PROBLEM STATEMENT |
Copy out every line in the data below that contains the string "Ensino". Case counts, so include only lines where it appears with the same capitalization.

EXTRACTED RECORDS |
--- START ---

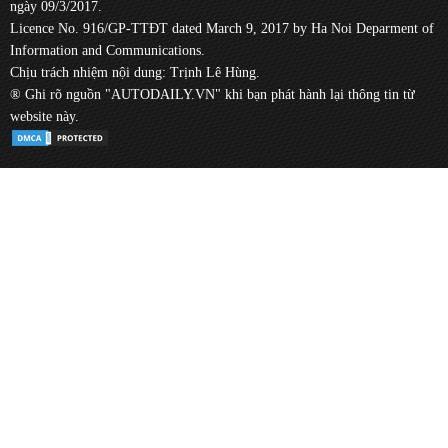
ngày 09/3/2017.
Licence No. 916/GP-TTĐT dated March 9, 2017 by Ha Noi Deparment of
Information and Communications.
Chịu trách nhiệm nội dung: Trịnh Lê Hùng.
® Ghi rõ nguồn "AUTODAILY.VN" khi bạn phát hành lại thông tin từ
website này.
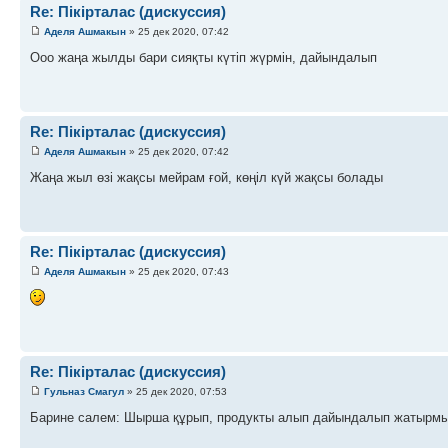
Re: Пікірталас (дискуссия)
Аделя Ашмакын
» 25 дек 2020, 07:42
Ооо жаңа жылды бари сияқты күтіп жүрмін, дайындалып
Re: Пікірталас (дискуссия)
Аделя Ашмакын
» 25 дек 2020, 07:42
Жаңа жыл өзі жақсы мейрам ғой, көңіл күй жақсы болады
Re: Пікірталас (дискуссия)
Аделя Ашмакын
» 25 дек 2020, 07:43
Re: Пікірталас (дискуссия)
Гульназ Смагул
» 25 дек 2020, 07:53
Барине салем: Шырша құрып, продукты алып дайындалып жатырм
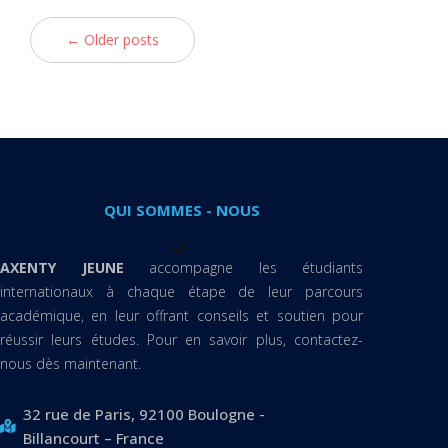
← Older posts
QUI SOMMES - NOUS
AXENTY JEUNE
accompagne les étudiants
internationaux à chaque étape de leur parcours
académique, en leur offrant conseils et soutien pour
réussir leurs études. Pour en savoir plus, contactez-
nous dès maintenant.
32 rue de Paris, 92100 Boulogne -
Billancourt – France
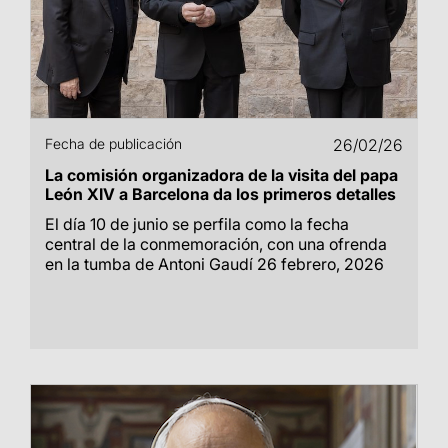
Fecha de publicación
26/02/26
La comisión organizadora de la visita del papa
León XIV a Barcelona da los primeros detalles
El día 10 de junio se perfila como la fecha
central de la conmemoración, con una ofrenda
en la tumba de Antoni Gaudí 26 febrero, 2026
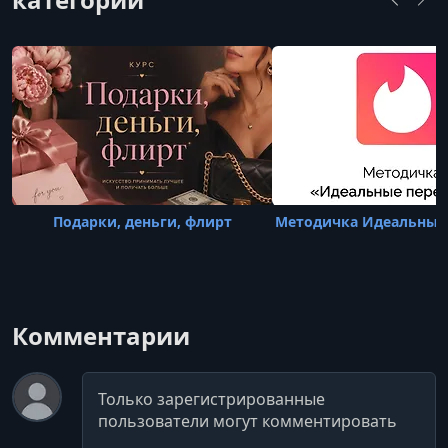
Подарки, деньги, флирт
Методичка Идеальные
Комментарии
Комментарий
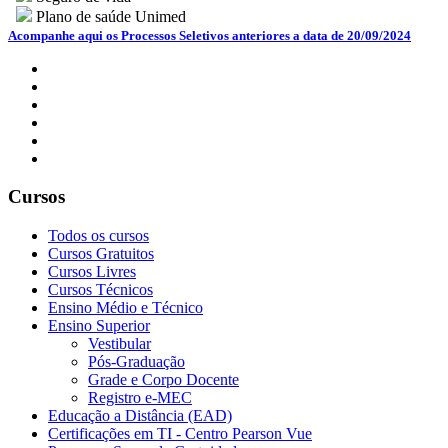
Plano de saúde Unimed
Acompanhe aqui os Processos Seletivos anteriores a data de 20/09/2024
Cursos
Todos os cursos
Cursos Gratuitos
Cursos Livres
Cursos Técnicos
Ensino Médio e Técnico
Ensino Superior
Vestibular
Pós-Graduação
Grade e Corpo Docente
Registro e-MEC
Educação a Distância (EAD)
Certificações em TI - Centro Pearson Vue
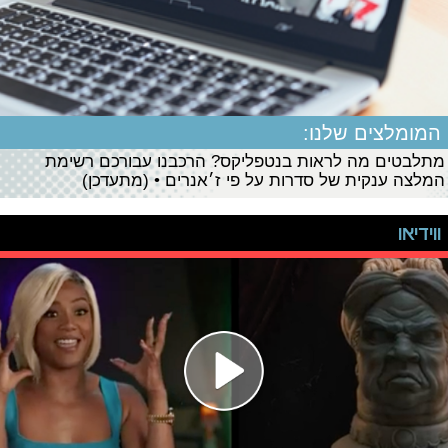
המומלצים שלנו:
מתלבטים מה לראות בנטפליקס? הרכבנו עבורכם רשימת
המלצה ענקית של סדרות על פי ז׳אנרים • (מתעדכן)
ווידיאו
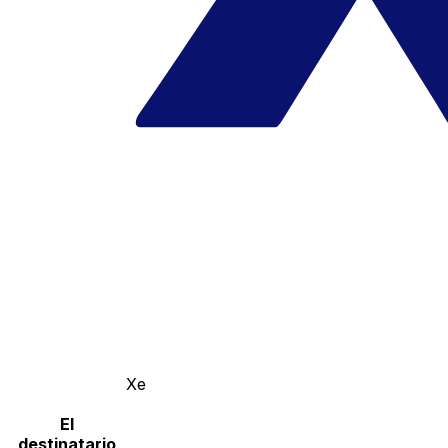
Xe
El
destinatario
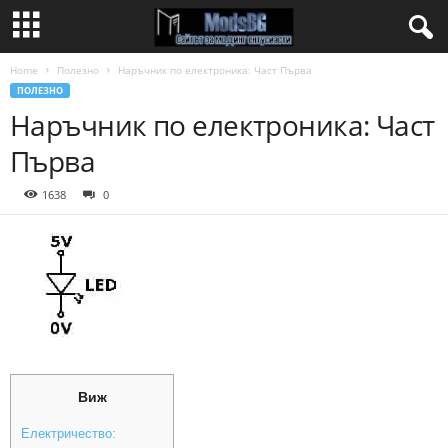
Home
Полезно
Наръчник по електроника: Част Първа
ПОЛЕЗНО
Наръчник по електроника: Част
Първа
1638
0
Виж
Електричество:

--- END ---
--- START ---

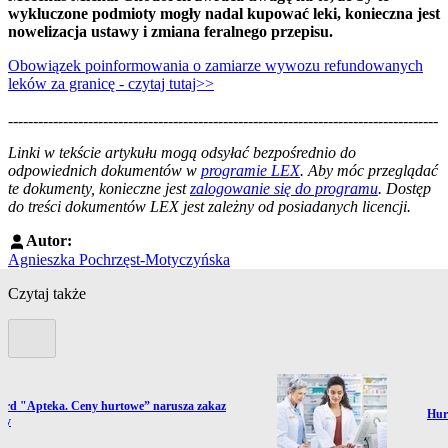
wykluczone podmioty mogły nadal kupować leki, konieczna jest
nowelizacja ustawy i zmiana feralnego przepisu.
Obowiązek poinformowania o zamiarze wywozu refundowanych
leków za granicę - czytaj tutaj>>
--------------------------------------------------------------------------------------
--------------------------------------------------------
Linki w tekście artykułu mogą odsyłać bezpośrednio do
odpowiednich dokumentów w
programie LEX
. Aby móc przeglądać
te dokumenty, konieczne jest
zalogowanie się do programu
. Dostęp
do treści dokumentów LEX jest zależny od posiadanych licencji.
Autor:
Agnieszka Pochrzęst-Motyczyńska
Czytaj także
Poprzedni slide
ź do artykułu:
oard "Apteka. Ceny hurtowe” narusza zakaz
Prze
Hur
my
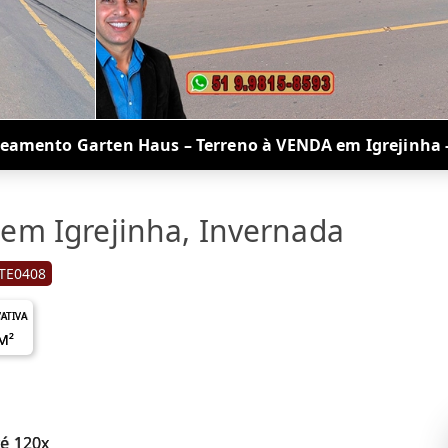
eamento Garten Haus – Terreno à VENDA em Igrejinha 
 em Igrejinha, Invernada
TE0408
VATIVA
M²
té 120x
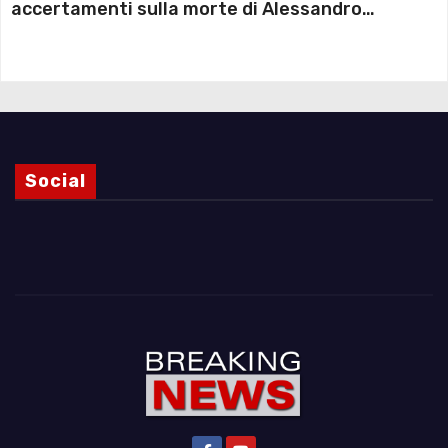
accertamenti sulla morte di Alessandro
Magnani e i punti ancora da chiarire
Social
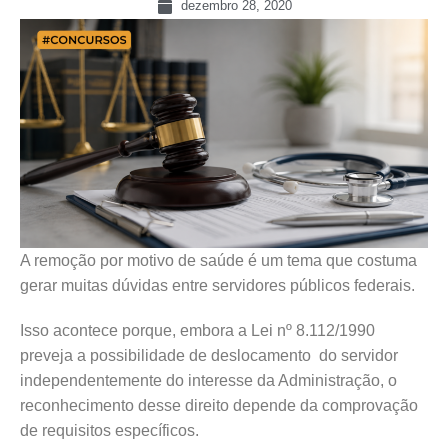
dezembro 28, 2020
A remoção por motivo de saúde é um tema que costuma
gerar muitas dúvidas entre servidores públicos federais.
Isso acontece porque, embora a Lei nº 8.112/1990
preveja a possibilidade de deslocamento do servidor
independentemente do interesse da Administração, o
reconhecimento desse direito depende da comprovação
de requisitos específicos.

--- END ---

OUTPUT |
Ensino Médio e Técnico
Ensino Superior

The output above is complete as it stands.